# I got a new.............



## Maggies mom (Jan 6, 2006)

Cot to sleep on.......
































(*Mom, When do Hootie and I get a turn....Abbie and Beamer are hogging it*)


----------



## HailieAndMe (Feb 28, 2007)

What beauties you've got! They really do look like they are complaining in the last pic hehehe- time to go get some more cots??!!


----------



## jeffreyzone (Feb 8, 2006)

OMG these photos are great! Gorgeous Abbie is hogging the cot! I love it! But hey, she gave little Beamer a turn. Dang, Beamer is a good-looking boy. Maggie and Houdini were being very nice about letting Beamer have the cot.

Thanks for the photos! I always appreciate my Abbie fix!


----------



## gracie's mom (Aug 6, 2006)

Mary, they are all just beautiful!!! Their coats are so shiny. Great looking family. I think you should keep Beamer!


----------



## Maggies mom (Jan 6, 2006)

Hootie got his turn....................


----------



## sharlin (Feb 26, 2007)

Looks like there might be some more new cots on the wish list!!!


----------



## Oaklys Dad (Dec 28, 2005)

Mary you will have to by a gross of those cots for your crew! That Abbie is getter more gorgeous everyday! Love you pictures.


----------



## goldenluver (Feb 26, 2007)

Awww just look at them, they're all so beautiful. I love their new cot.


----------



## vrocco1 (Feb 25, 2006)

I just love Abbie, she is so cute. I see Hootie got his turn, but what about Mags?


----------



## Maggies mom (Jan 6, 2006)

Maggie doesnt like it... she pawed at it and then walked away...she wont even get on it.....


----------



## Lucky's mom (Nov 4, 2005)

I love how they make it all there own! Will they fight over this cot now?

Lucky's favorite sleeping place is my kid's toddler size beds. I think dogs like being off the floor.


----------



## KatzNK9 (Feb 27, 2007)

Loved your pics! Now, I'm off to see where I can find one of those cots.


----------



## Tuckman (Feb 26, 2007)

Thanks for sharing.....Now Tucker wants a Cot


----------



## Old Gold Mum2001 (Feb 25, 2007)

Awwwwwwwww, what a sweet crew, and look at Beamer. Mary you gotta stop posting those pup pics, lol. I'm starting to dream of puppy nibbles, lol.  Ya know the kind where the kiss and nibble ones face, lol.


----------



## Maggies mom (Jan 6, 2006)

Lucky's mom said:


> I love how they make it all there own! Will they fight over this cot now?
> 
> Lucky's favorite sleeping place is my kid's toddler size beds. I think dogs like being off the floor.

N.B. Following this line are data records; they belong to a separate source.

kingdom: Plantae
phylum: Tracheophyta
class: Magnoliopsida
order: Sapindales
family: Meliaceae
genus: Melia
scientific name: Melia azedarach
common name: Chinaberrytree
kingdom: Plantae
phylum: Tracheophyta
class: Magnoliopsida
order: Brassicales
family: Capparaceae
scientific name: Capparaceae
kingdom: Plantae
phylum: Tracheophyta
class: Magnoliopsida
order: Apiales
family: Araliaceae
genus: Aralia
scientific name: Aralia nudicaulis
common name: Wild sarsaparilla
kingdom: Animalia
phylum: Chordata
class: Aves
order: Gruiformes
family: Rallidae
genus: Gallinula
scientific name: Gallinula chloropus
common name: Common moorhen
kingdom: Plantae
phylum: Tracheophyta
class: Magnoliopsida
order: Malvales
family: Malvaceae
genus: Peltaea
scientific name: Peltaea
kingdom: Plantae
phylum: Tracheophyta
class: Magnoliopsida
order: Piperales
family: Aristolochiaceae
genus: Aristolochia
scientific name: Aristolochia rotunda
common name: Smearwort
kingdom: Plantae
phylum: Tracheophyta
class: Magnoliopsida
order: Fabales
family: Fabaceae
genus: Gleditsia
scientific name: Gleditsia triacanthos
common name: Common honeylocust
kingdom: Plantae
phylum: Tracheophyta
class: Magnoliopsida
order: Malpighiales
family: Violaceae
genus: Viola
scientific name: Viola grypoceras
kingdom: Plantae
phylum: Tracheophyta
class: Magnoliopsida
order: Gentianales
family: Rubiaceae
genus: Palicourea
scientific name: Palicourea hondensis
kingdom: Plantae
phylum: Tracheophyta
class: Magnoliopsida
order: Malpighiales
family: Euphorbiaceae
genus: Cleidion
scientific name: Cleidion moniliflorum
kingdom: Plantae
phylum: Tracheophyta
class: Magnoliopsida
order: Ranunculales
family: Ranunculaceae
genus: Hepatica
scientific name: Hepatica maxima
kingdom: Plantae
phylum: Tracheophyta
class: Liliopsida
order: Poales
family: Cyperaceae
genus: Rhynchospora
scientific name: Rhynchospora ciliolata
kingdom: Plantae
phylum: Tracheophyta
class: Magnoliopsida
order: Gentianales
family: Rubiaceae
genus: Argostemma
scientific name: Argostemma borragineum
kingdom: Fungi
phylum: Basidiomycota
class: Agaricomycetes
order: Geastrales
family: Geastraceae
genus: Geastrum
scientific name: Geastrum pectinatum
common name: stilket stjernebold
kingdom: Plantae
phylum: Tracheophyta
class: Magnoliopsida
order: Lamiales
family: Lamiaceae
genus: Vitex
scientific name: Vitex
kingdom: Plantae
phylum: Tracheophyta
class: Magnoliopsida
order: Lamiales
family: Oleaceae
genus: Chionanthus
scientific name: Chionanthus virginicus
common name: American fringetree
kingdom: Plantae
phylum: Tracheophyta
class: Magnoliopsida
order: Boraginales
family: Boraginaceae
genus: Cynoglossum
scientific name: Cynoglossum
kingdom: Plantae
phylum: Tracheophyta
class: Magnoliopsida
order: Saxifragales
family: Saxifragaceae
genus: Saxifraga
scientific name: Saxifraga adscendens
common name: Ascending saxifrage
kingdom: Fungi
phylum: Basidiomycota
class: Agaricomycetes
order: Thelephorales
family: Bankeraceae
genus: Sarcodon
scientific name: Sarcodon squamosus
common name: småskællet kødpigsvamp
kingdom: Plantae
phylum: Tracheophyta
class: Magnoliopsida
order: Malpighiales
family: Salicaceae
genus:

No fighting.....Maggie doesnt get on it at all..... they take turns or all pile on.....


----------



## HovawartMom (Aug 10, 2006)

once again,great pictures.


----------



## lovestofly (Feb 25, 2007)

Now how cute is that? Looks like we might be fighting for who gets to sleep on it!!!


----------



## charchan's mom (Feb 27, 2007)

They look so sweet on their cot! I love the last picture, priceless expressions on Hootie and Maggie's face!


----------



## jpwalla0208 (Feb 26, 2007)

What fantastic pictures! I love when they lay like frogs, but froglegged on a cot, that's just too cute! They are absolutely beautiful as always!!!


----------



## GoldenJoyx'stwo (Feb 25, 2007)

Very nice! Your crew looks wonderful. 

Now if we can get rid of those poor feet in the ads! Yikes! Having diabetes for 43 years that ad scares me!:uhoh:


----------



## Lestorm (Feb 25, 2007)

looks like hes stretched out on a sun bed. Wonderful pics. Thank you for sharing xx


----------



## Katiesmommy (Sep 10, 2006)

What a lucky dog (s)


----------



## Carsonsdaddy (Nov 1, 2006)

Great pics!! Carson is getting a new bed this weekend. We're going to pick it up tonight, but we won't give it to him til sunday, when Comet(friends dog) goes home. Maybe I'll get some pics for monday....


----------



## Maggies mom (Jan 6, 2006)

Everyone but Maggie seems to love this cot.......


----------



## BonnieKotara (Feb 25, 2007)

I think Beamer likes it at your house and you should keep him. Love the pics.


----------



## P NUT (Feb 28, 2007)

That looks very comfy. I'll be right over


----------



## Heidi36oh (Feb 27, 2007)

Love your pictures, there gorgeous Goldens


----------



## njb (Oct 5, 2006)

I always love to see pics of your dogs! If I was a dog I would want to live at your house--


----------



## moverking (Feb 26, 2007)

Is that a Kuranda cot, Mary? I think i need a couple of those for outside and/or camping...love it!
And your pups....from Red-man Hootie to blonde baby Beamer, I love 'em all!


----------



## Ella's Mom (Feb 25, 2007)

Great Pics!! beautiful goldens!! I need to get one of those for ella.


----------



## Ella's Mom (Feb 25, 2007)

Great Pics!! beautiful goldens!! I need to get one of those for ella.


----------